Problem statement — Leave out the pictures and copy each record below exactly.

Start of Given entries

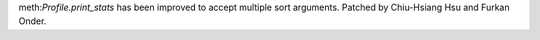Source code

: meth:`Profile.print_stats` has been improved to accept multiple sort arguments. Patched by Chiu-Hsiang Hsu and Furkan Onder.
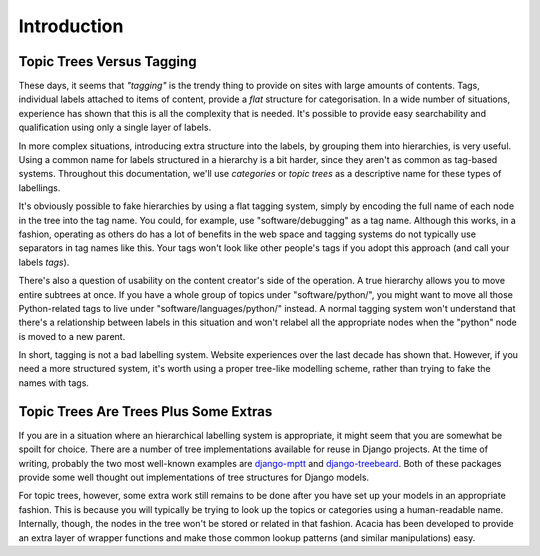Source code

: ============
Introduction
============

Topic Trees Versus Tagging
===========================

These days, it seems that *"tagging"* is the trendy thing to provide on sites
with large amounts of contents. Tags, individual labels attached to items of
content, provide a *flat* structure for categorisation. In a wide number of
situations, experience has shown that this is all the complexity that is
needed. It's possible to provide easy searchability and qualification using
only a single layer of labels.

In more complex situations, introducing extra structure into the labels,
by grouping them into hierarchies, is very useful. Using a common name for
labels structured in a hierarchy is a bit harder, since they aren't as common
as tag-based systems. Throughout this documentation, we'll use *categories* or
*topic trees* as a descriptive name for these types of labellings.

It's obviously possible to fake hierarchies by using a flat tagging system,
simply by encoding the full name of each node in the tree into the tag name.
You could, for example, use "software/debugging" as a tag name.  Although
this works, in a fashion, operating as others do has a lot of benefits in the
web space and tagging systems do not typically use separators in tag names like
this. Your tags won't look like other people's tags if you adopt this approach
(and call your labels *tags*).

There's also a question of usability on the content creator's side of the
operation. A true hierarchy allows you to move entire subtrees at once. If you
have a whole group of topics under "software/python/", you might want to move
all those Python-related tags to live under "software/languages/python/"
instead. A normal tagging system won't understand that there's a relationship
between labels in this situation and won't relabel all the appropriate nodes
when the "python" node is moved to a new parent.

In short, tagging is not a bad labelling system. Website experiences over the
last decade has shown that. However, if you need a more structured system, it's
worth using a proper tree-like modelling scheme, rather than trying to fake the
names with tags.

Topic Trees Are Trees Plus Some Extras
=======================================

If you are in a situation where an hierarchical labelling system is
appropriate, it might seem that you are somewhat be spoilt for choice. There
are a number of tree implementations available for reuse in Django projects. At
the time of writing, probably the two most well-known examples are django-mptt_
and django-treebeard_. Both of these packages provide some well thought out
implementations of tree structures for Django models.

.. _django-mptt: http://code.google.com/p/django-mptt/
.. _django-treebeard: http://code.google.com/p/django-treebeard/

For topic trees, however, some extra work still remains to be done after you
have set up your models in an appropriate fashion. This is because you will
typically be trying to look up the topics or categories using a human-readable
name. Internally, though, the nodes in the tree won't be stored or related in
that fashion. Acacia has been developed to provide an extra layer of wrapper
functions and make those common lookup patterns (and similar manipulations)
easy.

End of Given entries

Task solution —
Source code

: meth:`Profile.print_stats` has been improved to accept multiple sort arguments. Patched by Chiu-Hsiang Hsu and Furkan Onder.
Source code

: ============
Introduction
============

Topic Trees Versus Tagging
===========================

These days, it seems that *"tagging"* is the trendy thing to provide on sites
with large amounts of contents. Tags, individual labels attached to items of
content, provide a *flat* structure for categorisation. In a wide number of
situations, experience has shown that this is all the complexity that is
needed. It's possible to provide easy searchability and qualification using
only a single layer of labels.

In more complex situations, introducing extra structure into the labels,
by grouping them into hierarchies, is very useful. Using a common name for
labels structured in a hierarchy is a bit harder, since they aren't as common
as tag-based systems. Throughout this documentation, we'll use *categories* or
*topic trees* as a descriptive name for these types of labellings.

It's obviously possible to fake hierarchies by using a flat tagging system,
simply by encoding the full name of each node in the tree into the tag name.
You could, for example, use "software/debugging" as a tag name.  Although
this works, in a fashion, operating as others do has a lot of benefits in the
web space and tagging systems do not typically use separators in tag names like
this. Your tags won't look like other people's tags if you adopt this approach
(and call your labels *tags*).

There's also a question of usability on the content creator's side of the
operation. A true hierarchy allows you to move entire subtrees at once. If you
have a whole group of topics under "software/python/", you might want to move
all those Python-related tags to live under "software/languages/python/"
instead. A normal tagging system won't understand that there's a relationship
between labels in this situation and won't relabel all the appropriate nodes
when the "python" node is moved to a new parent.

In short, tagging is not a bad labelling system. Website experiences over the
last decade has shown that. However, if you need a more structured system, it's
worth using a proper tree-like modelling scheme, rather than trying to fake the
names with tags.

Topic Trees Are Trees Plus Some Extras
=======================================

If you are in a situation where an hierarchical labelling system is
appropriate, it might seem that you are somewhat be spoilt for choice. There
are a number of tree implementations available for reuse in Django projects. At
the time of writing, probably the two most well-known examples are django-mptt_
and django-treebeard_. Both of these packages provide some well thought out
implementations of tree structures for Django models.

.. _django-mptt: http://code.google.com/p/django-mptt/
.. _django-treebeard: http://code.google.com/p/django-treebeard/

For topic trees, however, some extra work still remains to be done after you
have set up your models in an appropriate fashion. This is because you will
typically be trying to look up the topics or categories using a human-readable
name. Internally, though, the nodes in the tree won't be stored or related in
that fashion. Acacia has been developed to provide an extra layer of wrapper
functions and make those common lookup patterns (and similar manipulations)
easy.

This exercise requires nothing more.